What you should do: Repeat every line of the listing below exactly, minus the pictures.
::: Stored data
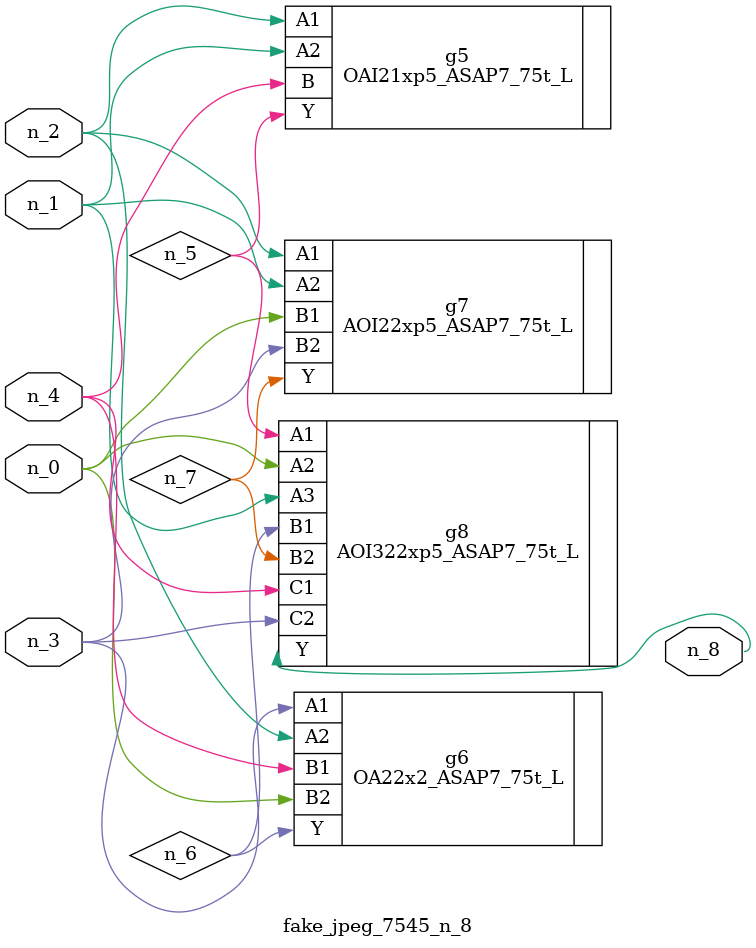
<source format=v>
module fake_jpeg_7545_n_8 (n_3, n_2, n_1, n_0, n_4, n_8);

input n_3;
input n_2;
input n_1;
input n_0;
input n_4;

output n_8;

wire n_6;
wire n_5;
wire n_7;

OAI21xp5_ASAP7_75t_L g5 ( 
.A1(n_2),
.A2(n_1),
.B(n_4),
.Y(n_5)
);

OA22x2_ASAP7_75t_L g6 ( 
.A1(n_3),
.A2(n_2),
.B1(n_4),
.B2(n_0),
.Y(n_6)
);

AOI22xp5_ASAP7_75t_L g7 ( 
.A1(n_2),
.A2(n_1),
.B1(n_0),
.B2(n_3),
.Y(n_7)
);

AOI322xp5_ASAP7_75t_L g8 ( 
.A1(n_5),
.A2(n_0),
.A3(n_1),
.B1(n_6),
.B2(n_7),
.C1(n_4),
.C2(n_3),
.Y(n_8)
);


endmodule
</source>
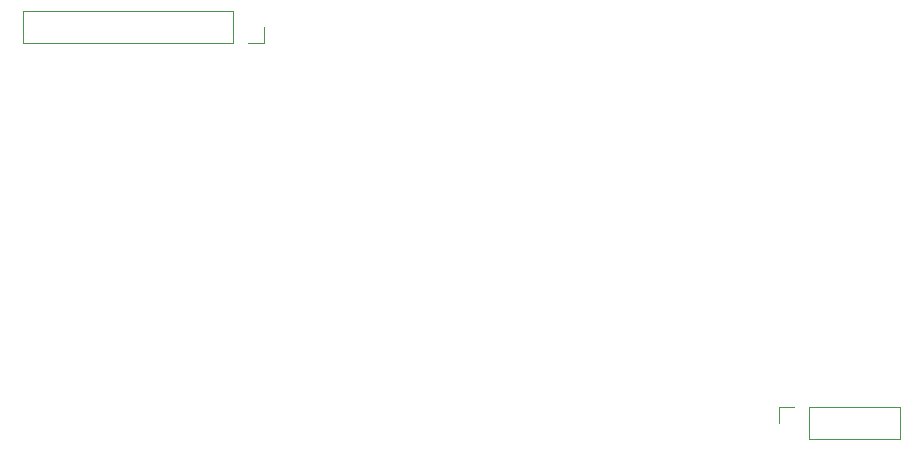
<source format=gbr>
%TF.GenerationSoftware,KiCad,Pcbnew,(5.1.10-1-10_14)*%
%TF.CreationDate,2021-12-18T11:36:21-05:00*%
%TF.ProjectId,control-unit,636f6e74-726f-46c2-9d75-6e69742e6b69,rev?*%
%TF.SameCoordinates,Original*%
%TF.FileFunction,Legend,Bot*%
%TF.FilePolarity,Positive*%
%FSLAX46Y46*%
G04 Gerber Fmt 4.6, Leading zero omitted, Abs format (unit mm)*
G04 Created by KiCad (PCBNEW (5.1.10-1-10_14)) date 2021-12-18 11:36:21*
%MOMM*%
%LPD*%
G01*
G04 APERTURE LIST*
%ADD10C,0.120000*%
G04 APERTURE END LIST*
D10*
%TO.C,J4*%
X183702000Y-115002000D02*
X183702000Y-117662000D01*
X176022000Y-115002000D02*
X183702000Y-115002000D01*
X176022000Y-117662000D02*
X183702000Y-117662000D01*
X176022000Y-115002000D02*
X176022000Y-117662000D01*
X174752000Y-115002000D02*
X173422000Y-115002000D01*
X173422000Y-115002000D02*
X173422000Y-116332000D01*
%TO.C,J3*%
X109414000Y-84134000D02*
X109414000Y-81474000D01*
X127254000Y-84134000D02*
X109414000Y-84134000D01*
X127254000Y-81474000D02*
X109414000Y-81474000D01*
X127254000Y-84134000D02*
X127254000Y-81474000D01*
X128524000Y-84134000D02*
X129854000Y-84134000D01*
X129854000Y-84134000D02*
X129854000Y-82804000D01*
%TD*%
M02*

</source>
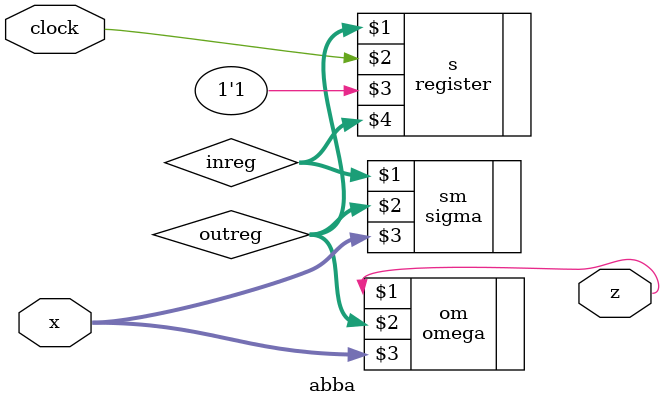
<source format=v>
module abba(output z, input[1:2]x, input clock);
    wire [1:2] outreg;
    wire [1:2] inreg;

    register #(2) s(outreg, clock, 1'b1, inreg);
    sigma sm(inreg, outreg, x);
    omega om(z, outreg, x);
endmodule
</source>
::::::
Solution to the problem:
<source format=v>
module fake_jpeg_7545_n_8 (n_3, n_2, n_1, n_0, n_4, n_8);

input n_3;
input n_2;
input n_1;
input n_0;
input n_4;

output n_8;

wire n_6;
wire n_5;
wire n_7;

OAI21xp5_ASAP7_75t_L g5 ( 
.A1(n_2),
.A2(n_1),
.B(n_4),
.Y(n_5)
);

OA22x2_ASAP7_75t_L g6 ( 
.A1(n_3),
.A2(n_2),
.B1(n_4),
.B2(n_0),
.Y(n_6)
);

AOI22xp5_ASAP7_75t_L g7 ( 
.A1(n_2),
.A2(n_1),
.B1(n_0),
.B2(n_3),
.Y(n_7)
);

AOI322xp5_ASAP7_75t_L g8 ( 
.A1(n_5),
.A2(n_0),
.A3(n_1),
.B1(n_6),
.B2(n_7),
.C1(n_4),
.C2(n_3),
.Y(n_8)
);


endmodule
</source>
<source format=gbr>
%TF.GenerationSoftware,KiCad,Pcbnew,(5.1.10-1-10_14)*%
%TF.CreationDate,2021-12-18T11:36:21-05:00*%
%TF.ProjectId,control-unit,636f6e74-726f-46c2-9d75-6e69742e6b69,rev?*%
%TF.SameCoordinates,Original*%
%TF.FileFunction,Legend,Bot*%
%TF.FilePolarity,Positive*%
%FSLAX46Y46*%
G04 Gerber Fmt 4.6, Leading zero omitted, Abs format (unit mm)*
G04 Created by KiCad (PCBNEW (5.1.10-1-10_14)) date 2021-12-18 11:36:21*
%MOMM*%
%LPD*%
G01*
G04 APERTURE LIST*
%ADD10C,0.120000*%
G04 APERTURE END LIST*
D10*
%TO.C,J4*%
X183702000Y-115002000D02*
X183702000Y-117662000D01*
X176022000Y-115002000D02*
X183702000Y-115002000D01*
X176022000Y-117662000D02*
X183702000Y-117662000D01*
X176022000Y-115002000D02*
X176022000Y-117662000D01*
X174752000Y-115002000D02*
X173422000Y-115002000D01*
X173422000Y-115002000D02*
X173422000Y-116332000D01*
%TO.C,J3*%
X109414000Y-84134000D02*
X109414000Y-81474000D01*
X127254000Y-84134000D02*
X109414000Y-84134000D01*
X127254000Y-81474000D02*
X109414000Y-81474000D01*
X127254000Y-84134000D02*
X127254000Y-81474000D01*
X128524000Y-84134000D02*
X129854000Y-84134000D01*
X129854000Y-84134000D02*
X129854000Y-82804000D01*
%TD*%
M02*

</source>
<source format=v>
module abba(output z, input[1:2]x, input clock);
    wire [1:2] outreg;
    wire [1:2] inreg;

    register #(2) s(outreg, clock, 1'b1, inreg);
    sigma sm(inreg, outreg, x);
    omega om(z, outreg, x);
endmodule
</source>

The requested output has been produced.